Gründung der UG (haftungsbeschränkt)
Wie die GmbH kann auch die UG durch eine Person oder mehrere Personen gegründet werden. Eine Gründung durch juristische Personen (andere Gesellschaften) ist ebenso möglich. Zur Gründung wird ein Gesellschaftsvertrag benötigt, dieser Vertrag muss von einem Notar beurkundet werden. Die Anmeldung erfolgt dann auf elektronischem Wege beim Registergericht.

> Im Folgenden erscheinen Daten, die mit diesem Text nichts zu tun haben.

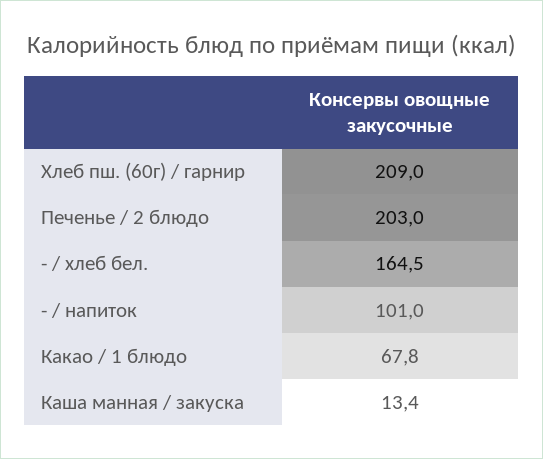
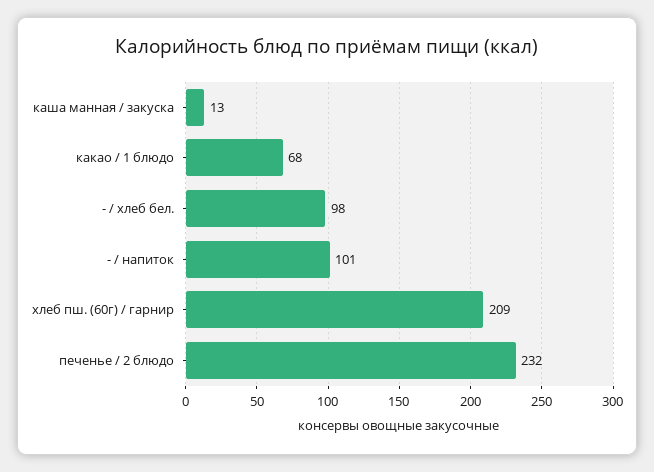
Печенье / 2 блюдо: 203 -> 232
- / хлеб бел.: 164.5 -> 98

Den Gesellschaftsvertrag kann man individuell aushandeln oder auf ein als Anlage zum GmbH-Gesetz verfügbares „Musterprotokoll” zurückgreifen. Voraussetzung für die Verwendung des Musterprotokolls bei der Gründung einer UG (haftungsbeschränkt) führt zur Einsparung von Notarkosten (s. auch unser Merkblatt zur GmbH-Reform rechte Spalte). Die Höhe der Notarkosten hängt von der Höhe des Stammkapitals ab. Nachteil der Gründung mit dem Musterprotokoll ist, dass darin keine eigenen Regelungen getroffen werden können. Deshalb ist die Verwendung im Vorfeld gründlich zu prüfen. Gern steht Ihnen Ihre IHK auch hier beratend zur Seite.
Geschäftsanschrift
Im Handelsregister muss die inländische Geschäftsanschrift eingetragen werden. Sie ist bei der Anmeldung anzugeben. Unter dieser Anschrift können Schriftstücke rechtswirksam zugestellt werden. Dies gilt für alle Rechtsformen und Zweigniederlassungen. Bei Geschäftsführungslosigkeit kann auch gegenüber den Gesellschaftern zugestellt werden.

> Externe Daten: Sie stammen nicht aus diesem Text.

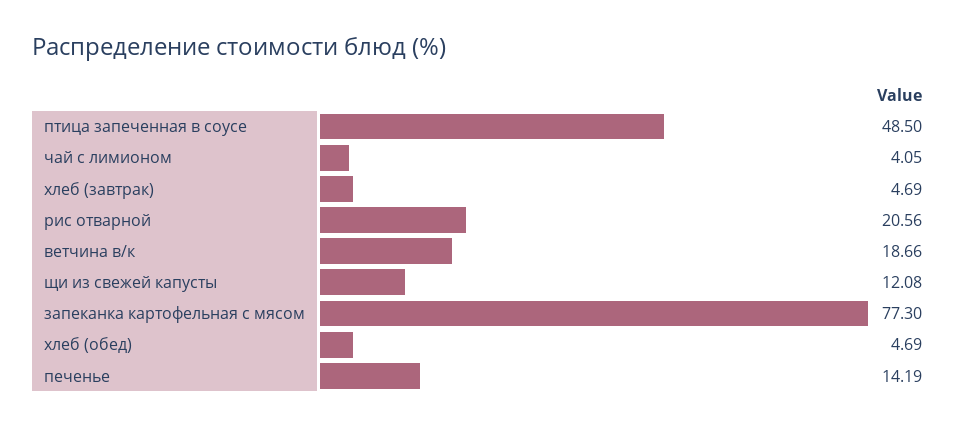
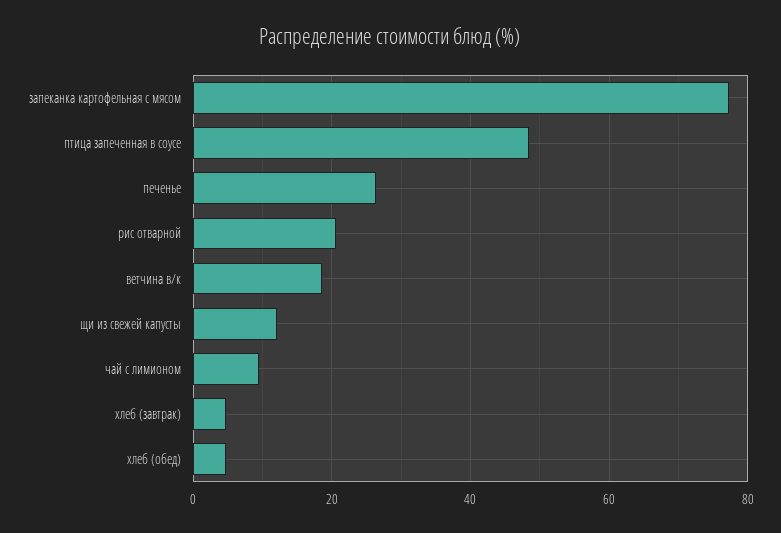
чай с лимионом: 4.05 -> 10
печенье: 14.19 -> 26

Gegenstand des Unternehmens
Im Gesellschaftsvertrag oder dem Musterprotokoll ist der Gegenstand des Unternehmens der UG (haftungsbeschränkt) so zu bezeichnen, dass den Teilnehmern am Wirtschaftsverkehr eine konkrete Vorstellung vom Betätigungsfeld der Gesellschaft ermöglicht wird.